*** Block opens ***

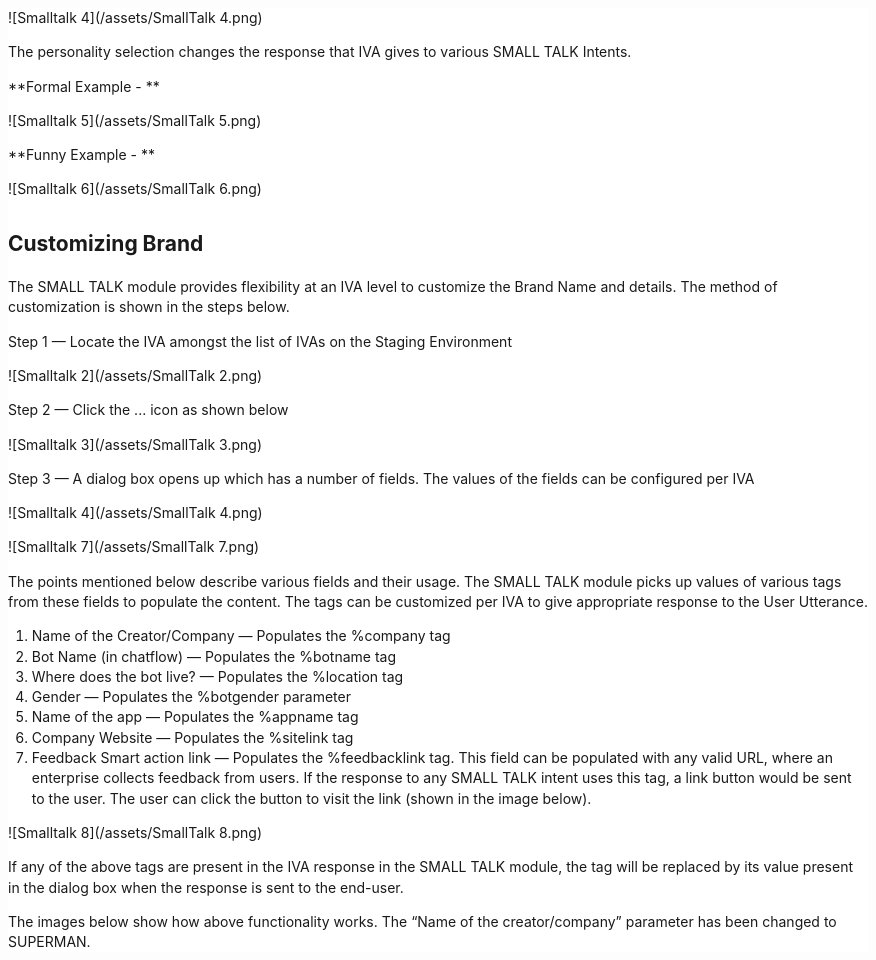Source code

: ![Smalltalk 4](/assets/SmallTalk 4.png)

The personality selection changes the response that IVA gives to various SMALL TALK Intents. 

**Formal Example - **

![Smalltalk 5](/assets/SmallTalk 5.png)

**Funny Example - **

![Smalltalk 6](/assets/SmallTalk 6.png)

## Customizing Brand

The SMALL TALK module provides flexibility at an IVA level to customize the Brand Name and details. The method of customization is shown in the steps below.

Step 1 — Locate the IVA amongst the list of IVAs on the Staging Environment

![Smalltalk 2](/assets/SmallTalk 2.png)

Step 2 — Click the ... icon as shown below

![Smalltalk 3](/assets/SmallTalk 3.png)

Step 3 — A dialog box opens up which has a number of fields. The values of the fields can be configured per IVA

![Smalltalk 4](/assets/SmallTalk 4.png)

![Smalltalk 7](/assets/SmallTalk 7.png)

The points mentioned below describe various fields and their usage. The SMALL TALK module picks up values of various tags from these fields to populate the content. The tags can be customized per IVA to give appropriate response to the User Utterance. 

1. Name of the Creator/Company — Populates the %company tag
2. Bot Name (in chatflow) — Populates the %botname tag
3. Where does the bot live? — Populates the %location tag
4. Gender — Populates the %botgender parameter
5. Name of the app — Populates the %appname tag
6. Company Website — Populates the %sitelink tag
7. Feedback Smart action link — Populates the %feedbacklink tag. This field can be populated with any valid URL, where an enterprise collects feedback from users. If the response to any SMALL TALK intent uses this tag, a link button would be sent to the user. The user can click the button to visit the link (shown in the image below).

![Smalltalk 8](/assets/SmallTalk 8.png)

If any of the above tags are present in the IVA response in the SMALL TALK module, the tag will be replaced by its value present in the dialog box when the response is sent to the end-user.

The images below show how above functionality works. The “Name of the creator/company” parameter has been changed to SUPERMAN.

*** Block closes ***

*What needs to be done*
Tell how many lines of the listing include the word "SmallTalk", replying with nothing but the number.

*Response area*
8